* [TASKS TO CARRY OUT]:
1) According to the game review, on which console and in what year was Ishin first released?
2) Echo the part of the game review starting at "Release date February" and ending at "perhaps overly-familiar fun.".

* [SELECTED PASSAGE]:
_____
What is it? Drama, brawler, RPG, life-sim. More Yakuza, basically.
Release date February 21, 2023
Expect to pay $60/£50
Developer Ryu Ga Gotoku Studio
Publisher Sega
Reviewed on Windows 11, Nvidia 2080 Ti, Intel i9-9900k @ 4.9ghz, 32gb RAM
Multiplayer? No
Link Official site
The Yakuza series (now Like A Dragon, matching its Japanese naming) has always had a flair for the dramatic, featuring digitized actors, expressive facial capture and stories befitting a good mid-budget TV thriller. With the release of Like A Dragon: Ishin!, the series doubles down on its inspirations with a period drama spinoff, recasting Kiryu and crew in a 1860s samurai story, delivering a fresh theme, but perhaps overly-familiar fun.
There’s been some buzz surrounding Ishin, most of it from fans who were sure it would never come to the west. Originally a 2014 PS3 Japanese-exclusive, the version arriving now on PC (and simultaneously worldwide) is a largely-faithful remake, making some mechanical tweaks, re-casting some roles and giving it a graphical touch-up but not making any sweeping changes. This puts it in an unusual place. While the series races ahead into new territory (including going turn-based with Yakuza 7), this is a decade-old game dressed up for a modern showing. One foot in the past, but with a few modern niceties.
(Image credit: Sega)
Old doesn’t mean bad, though. If you’ve ever played a Yakuza game before, then Ishin is like putting on a warm and cozy (if slightly stretched) sweater, or perhaps a yukata. There’s a town to explore (Kyo, now known as Kyoto), lots of weird locals to befriend, eateries to visit and street thugs to pummel into contrition. The core cast of past Yakuza games return, playing largely analogous historical roles.
He might be called Ryoma Sakamoto here, but this is unmistakably best boy Kiryu with a new haircut and the same knack for conveying the full spectrum of human emotion with a manly grunt. It’s intentional typecasting in the same way that Danny Trejo is nearly the same character in almost every role he’s played.
The character may be similar, but the scope of Ishin’s story is a bit more ambitious than Yakuza standard. The 1860s were a busy time in Japanese history, with imperial loyalist uprisings, power-struggles between the fractious de-facto government and the looming threat of Dutch and British encroachment, and Ryoma juggles personal stakes in all of the above. It’s a grand platform for the actors to shine, and the performances are gripping, especially in the main story cutscenes.
(Image credit: Sega)
The differences in characters are interesting too, with Soji Okita (a historical reimagining of Yakuza favorite Goro Majima) getting to play a far more menacing and violent role with familiar stab-happy glee. Ryoma himself may share Kiryu’s heart of gold, but he’s a more worldly and focused figure, less naive and confused by his surroundings than his modern-day counterpart.
_____
* [INFORMATION SUPPLIED]:

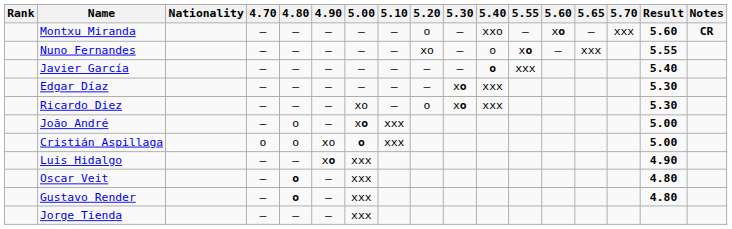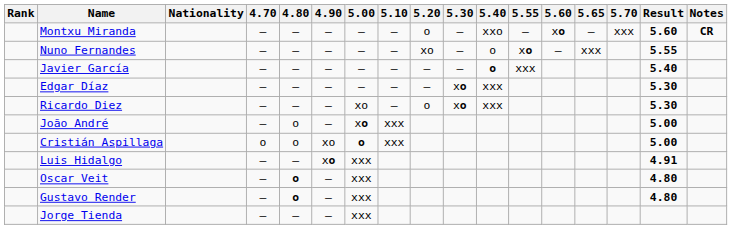Luis Hidalgo | Result: 4.90 -> 4.91
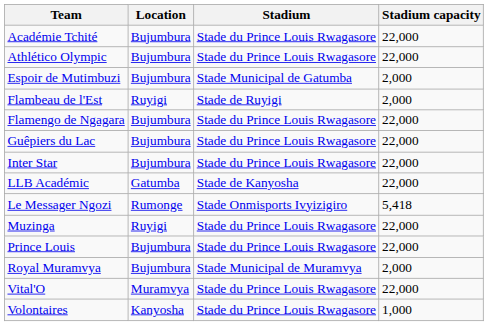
_____
* [ANSWERS]:
1) It was first released on the PS3 in 2014, as a Japan-only title.

2)
Release date February 21, 2023
Expect to pay $60/£50
Developer Ryu Ga Gotoku Studio
Publisher Sega
Reviewed on Windows 11, Nvidia 2080 Ti, Intel i9-9900k @ 4.9ghz, 32gb RAM
Multiplayer? No
Link Official site
The Yakuza series (now Like A Dragon, matching its Japanese naming) has always had a flair for the dramatic, featuring digitized actors, expressive facial capture and stories befitting a good mid-budget TV thriller. With the release of Like A Dragon: Ishin!, the series doubles down on its inspirations with a period drama spinoff, recasting Kiryu and crew in a 1860s samurai story, delivering a fresh theme, but perhaps overly-familiar fun.